Craig boasted two players with double-digit scoring totals, and led each quarter to the locker room with a 40-26 Lady Panther victory.
“Craig is a great ball club,” Abella-Nore said. “The big factor in that game: if all my girls had made their free-throws, we would have lost by only one point.”
The team collectively shot 8-for-23 from the line Saturday.
The Lady Wolves recorded the only Wrangell win of the tournament Sunday night against conference rivals Klawock.
“I think the girls really came through,” Abella-Nore said. “After our loss to Craig, I told them ‘You have to come into every game wanting to win.’ They went in that morning and they were determined to win. They were talking a lot more on defense, and attacking the basket as hard as they possibly could.”
Victory was never in doubt. The Lady Wolves led 21-8 at halftime, and tacked on 18 points in the second half to seal a 39-28 win. Senior Erica Smith overcame two games of scoreboard shyness to lead the Wrangell offense with nine points, six points scored from the field and three from the line.
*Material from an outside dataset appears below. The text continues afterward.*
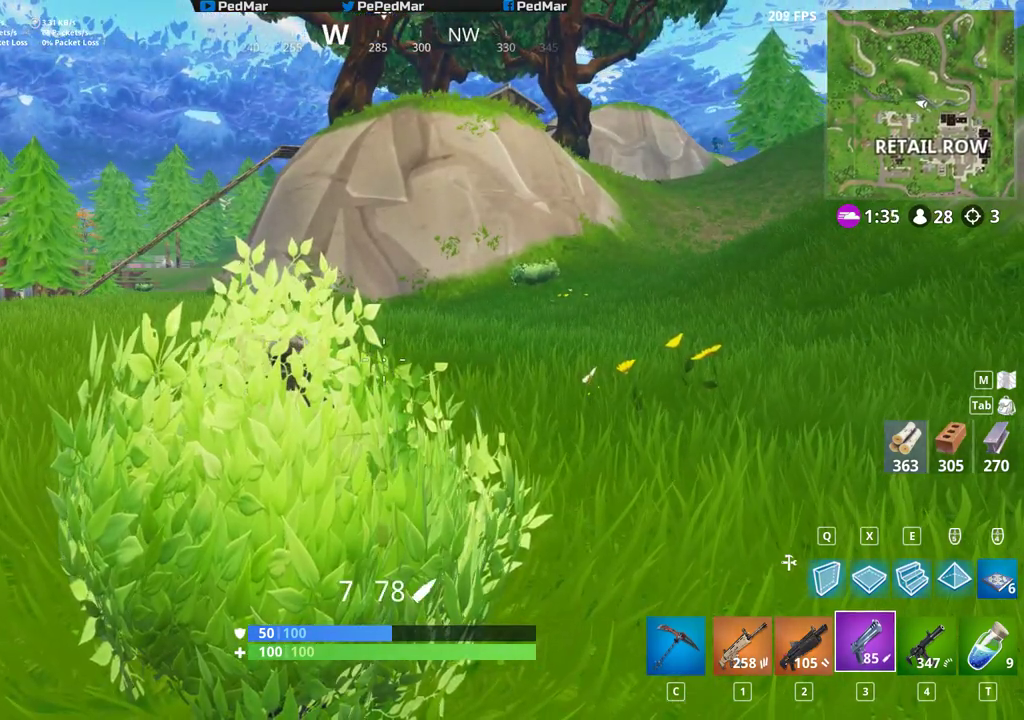
{"keys": [], "mouse": [], "events": []}
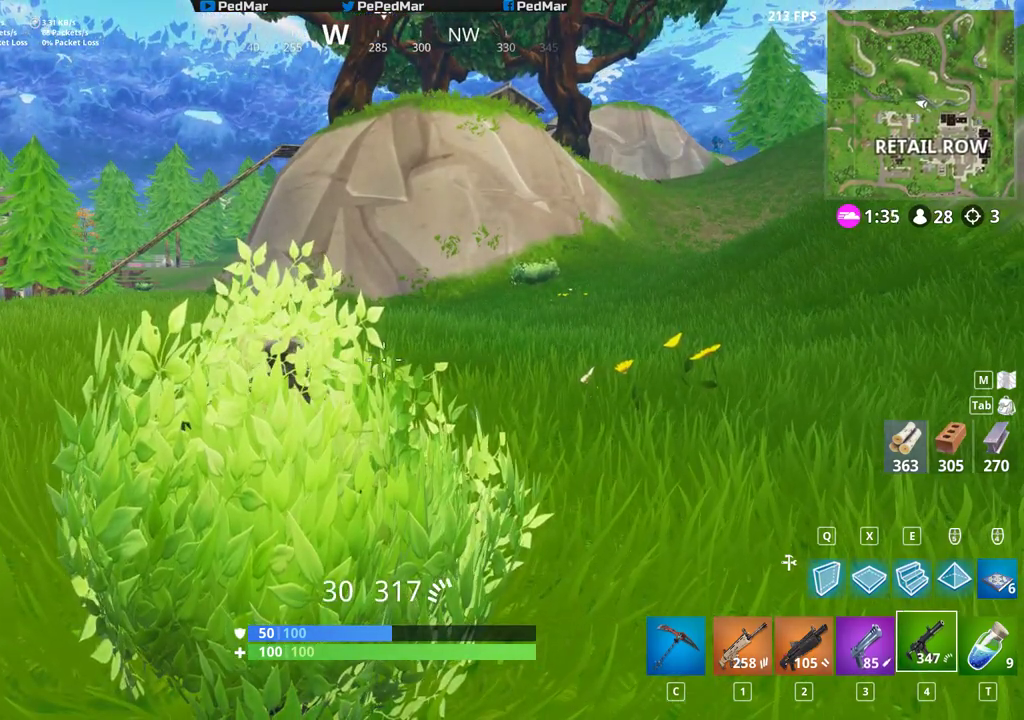
{"keys": [], "mouse": [], "events": []}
Kaydee Howell, Marsha McCay, and Taylor Bean each added six points – with Howell sinking another 3-pointer – and the Lady Wolves avoided last place.
Every red jersey on the court tallied a field goal.
“Everyone on the team scored a basket,” Abella-Nore said. “That’s what I want from them.”
More significant than the fact that the Wolves beat last place is the fact that the Lady Wolves managed to improve offensively over the course of the tournament.
At first, the team was “a little shy and intimidated,” Abella-Nore said. “What they realized as the tournament went on is that when they do attack the basket, they get to shoot free-throws.”
“The big thing was making our baskets,” she added.
The Lady Wolves will spend the next two weeks prepping for a tough defense against regional rivals Petersburg, Abella-Nore said.
“Something we need to work on: I know Petersburg runs a full-court press,” she said. “We just gotta make sure we convert those rebounds into points and be really good on the free-throw line.”
The Lady Wolves will play their annual alumni game 6 p.m. Friday in the High School gym. All alumni are welcome.
The Lady Wolves visit Petersburg Jan. 10 and 11 for their homecoming.